Am kommenden Montag will das Bundesgesundheitsministerium offiziell mitteilen, wer den Zuschlag für die Entwicklung und Speicherung des deutschen digitalen Impfpasses erhält. Zwei Tage später will die Europäische Union ihr gesamteuropäisches Konzept vorstellen.

Laut den Ausschreibungsunterlagen, die im Heise Tippgeber gelandet sind, steckt eine der wichtigsten Anforderungen in diesem kurzen holperigen Satz: "Die Lösung muss interoperabel mit einer Lösung auf EU-Ebene zu sein." Weil allerdings auf europäischer Ebene ein digitaler Impfpass noch auf sich warten lässt, ergänzte das Ministerium die Ausschreibung um die Anmerkung: "Zukünftige europäische Vorgaben sind Gegenstand des Change-Verfahrens." Die geforderte Interoperabilität könnte also praktisch später nachgeliefert werden.

Im europäischen Ausschreibungsblatt TED war der Hinweis aufgetaucht, dass IBM Deutschland und UBirch den Zuschlag für die Programmierung des Systems bekommen haben. Ob deren Angebot diesen Anforderungen entsprechen kann und ob es das tatsächlich ausgewählte Zertifikatsvergabe- und Prüfsystem darstellt, ist eine offene Frage. Zumindest Ubirch arbeitet mit der Blockchain-Technik, obwohl dies nach Ansicht von Experten gar nicht notwendig ist und datenschutzrechtliche Fragen aufwirft.

Zumindest mit dem hiesigen Ansatz ist ein lukratives Geschäft verbunden: Wer immer die in der Ausschreibung geforderte qualifizierte elektronische Signatur (QES) oder das digitale Impfsiegel im deutschen Backend speichert, darf dafür bis zu 50 Cent pro Impfzertifikat verlangen. Auch wenn sich nicht alle in Deutschland lebenden Menschen impfen lassen werden, dürfte das Backend über 50 Millionen Zertifikate verwalten.

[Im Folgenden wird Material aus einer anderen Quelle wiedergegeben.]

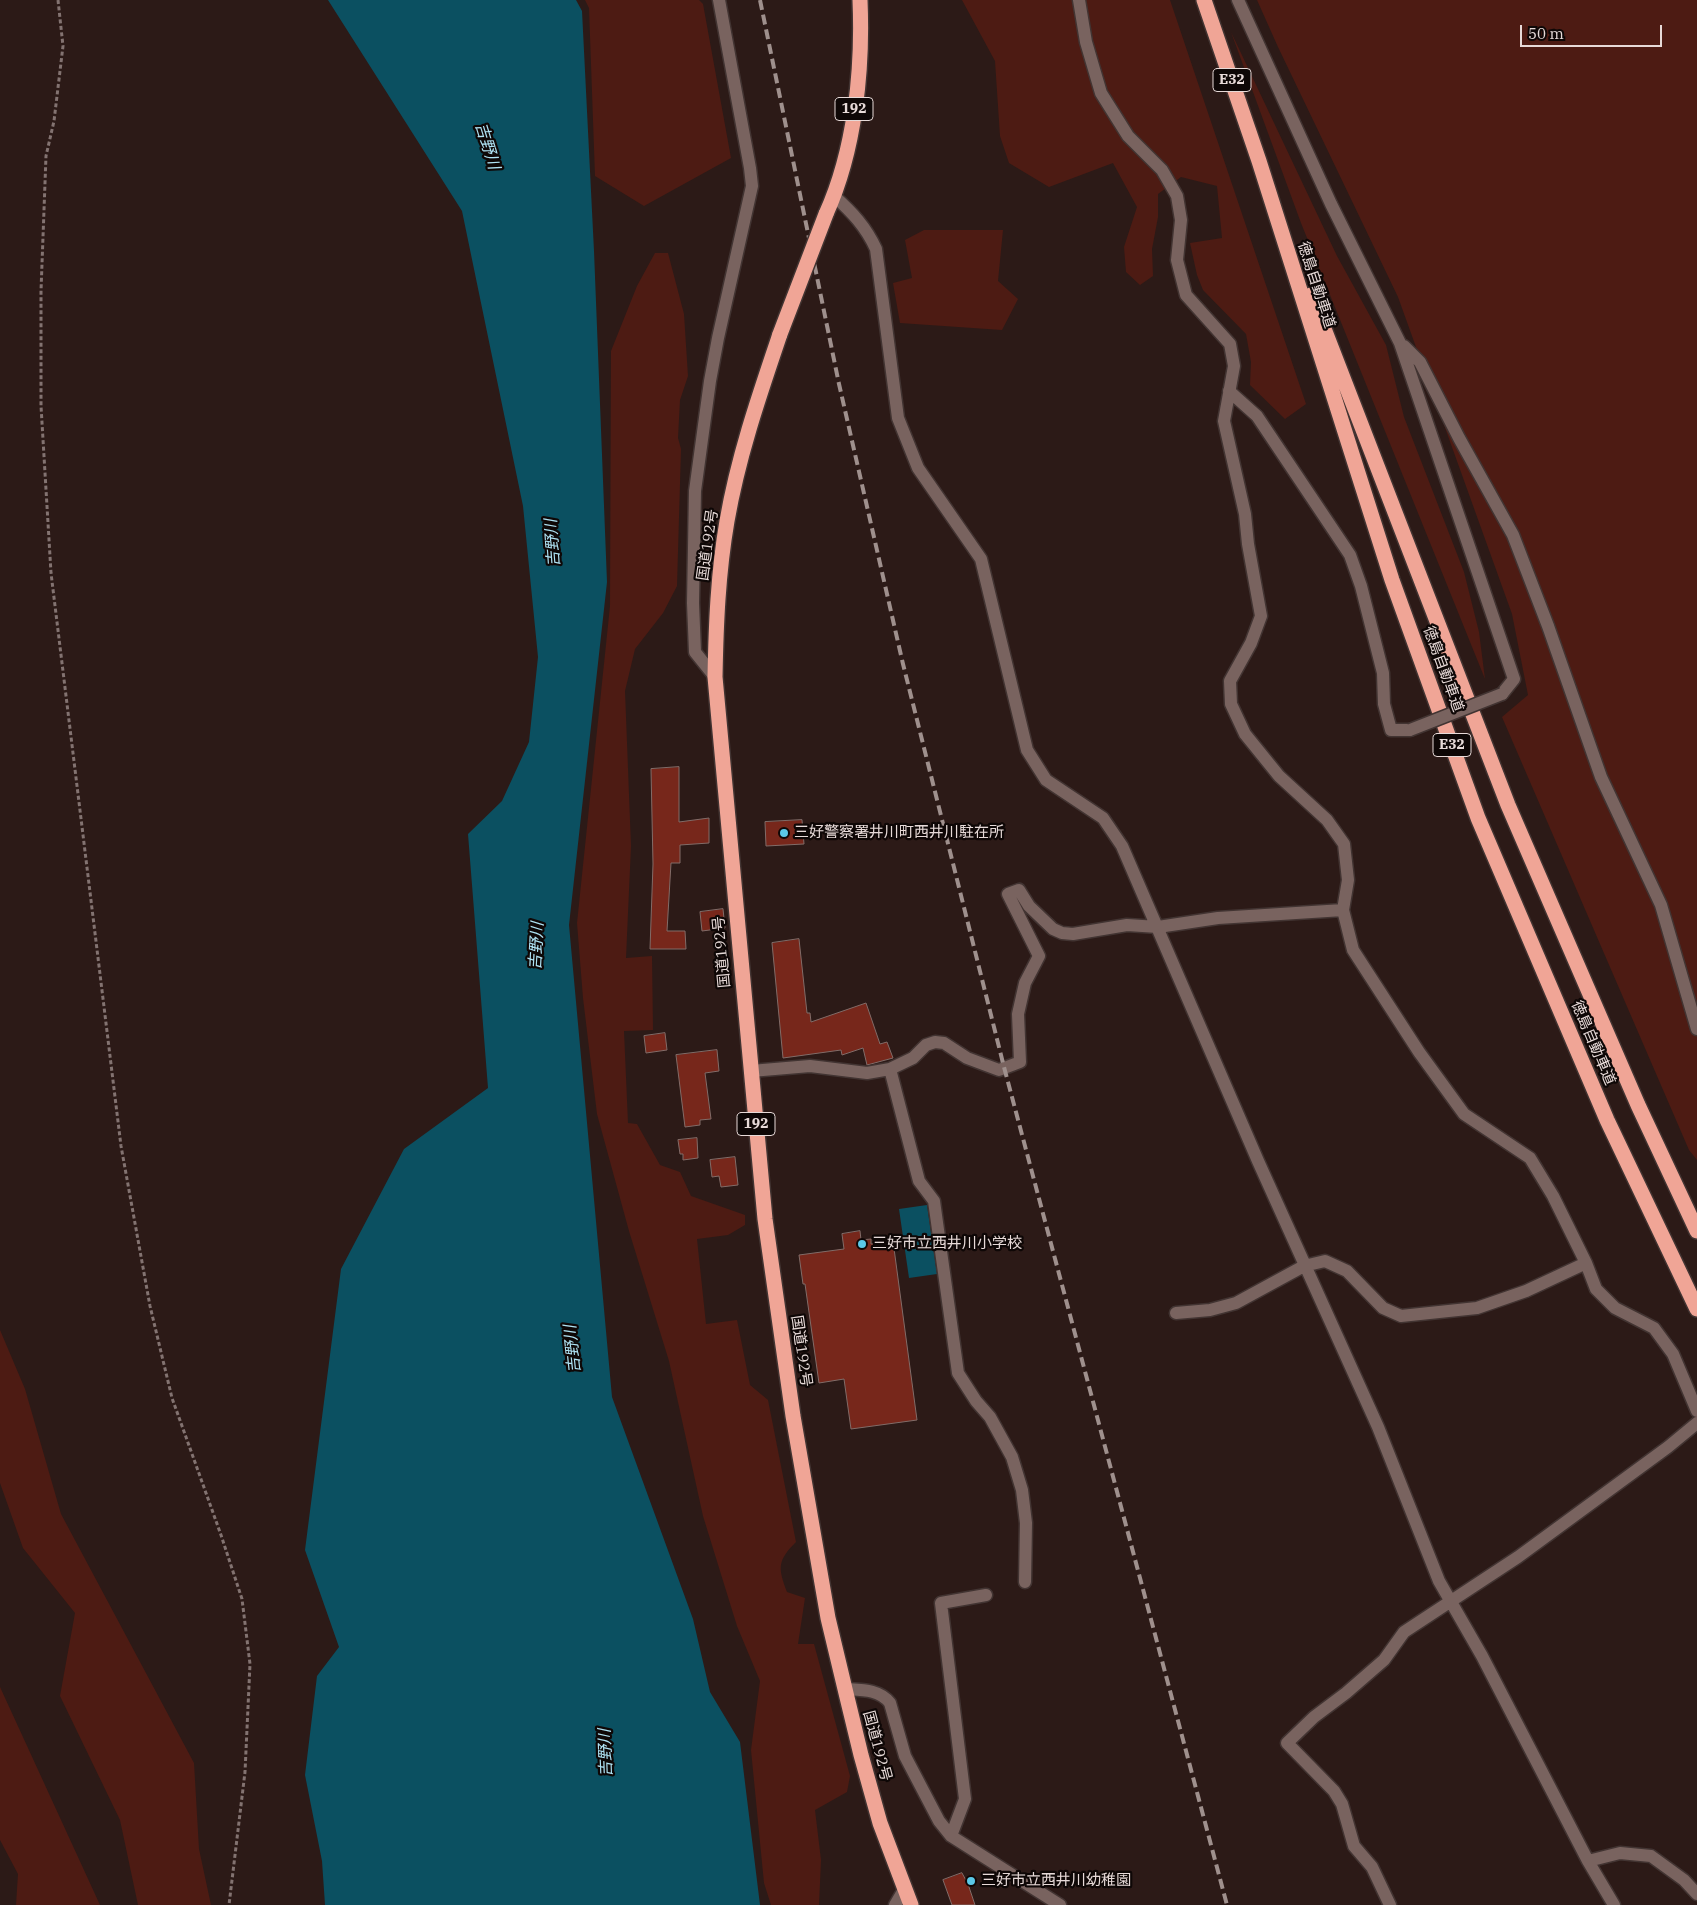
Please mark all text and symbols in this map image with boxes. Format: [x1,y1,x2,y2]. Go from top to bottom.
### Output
scale bar [1522,15,1664,47]
text: 50 m [1528,24,1564,43]
road number: E32 [1213,68,1251,92]
road number: 192 [835,98,873,120]
water label: 吉野川 [471,120,503,172]
street label: 徳島自動車道 [1294,239,1338,331]
street label: 国道192号 [694,508,722,582]
water label: 吉野川 [542,518,564,568]
street label: 徳島自動車道 [1419,624,1467,714]
road number: E32 [1433,734,1471,756]
place label: 三好警察署井川町西井川駐在所 [794,824,1004,842]
marker: 三好警察署井川町西井川駐在所 [778,827,790,839]
street label: 国道192号 [710,915,734,989]
water label: 吉野川 [526,922,548,970]
street label: 徳島自動車道 [1567,998,1619,1088]
road number: 192 [737,1112,775,1136]
place label: 三好市立西井川小学校 [872,1235,1022,1253]
marker: 三好市立西井川小学校 [856,1238,868,1250]
street label: 国道192号 [787,1314,815,1388]
water label: 吉野川 [561,1324,585,1374]
street label: 国道192号 [859,1709,895,1783]
water label: 吉野川 [596,1729,616,1777]
place label: 三好市立西井川幼稚園 [981,1872,1131,1890]
marker: 三好市立西井川幼稚園 [965,1875,977,1887]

In jedem Fall muss der digitale Impfpass in den 410 Impfzentren und den Arztpraxen als Frontend integriert werden, während das Backend für die Prüfung der Impfzertifikate zuständig ist. Für die Arztpraxen gelten zusätzliche Vorgaben: "Zur Authentifizierung müssen vorhandene Mittel der Telematikinfrastruktur (TI), wie bspw. die SMC-B, eHealth-Kartenterminal und Konnektor, eingesetzt werden." Schließlich müssen alle Schnittstellen offengelegt werden, damit Dritte eigene Lösungen zur Prüfung des Impfnachweises in ihre Systeme einbauen können.

Explizit werden in der Ausschreibung Lesegeräte am Flughafen genannt. Wesentlich niedriger sind die Anforderungen an den Feldtest des Systems. Es gib keinen abgestuften Zeitplan für den Rollout und den Feldtest des digitalen Impfnachweises. Für den Nachweis der Funktionsfähigkeit des Systems in den Impfzentren reicht es aus, wenn die Impfnachweise von 16 Bürgern erfolgreich überprüft werden. Stellvertretend für rund 50.000 Arztpraxen soll es ausreichen, wenn eine Praxis in einer Woche sechs Bürger mit einem digitalen Impfnachweis ausstatten konnte, sei es als ausgedruckten QR-Code, sei es als Bildschirmgrafik, die mit dem Smartphone abfotografiert wird.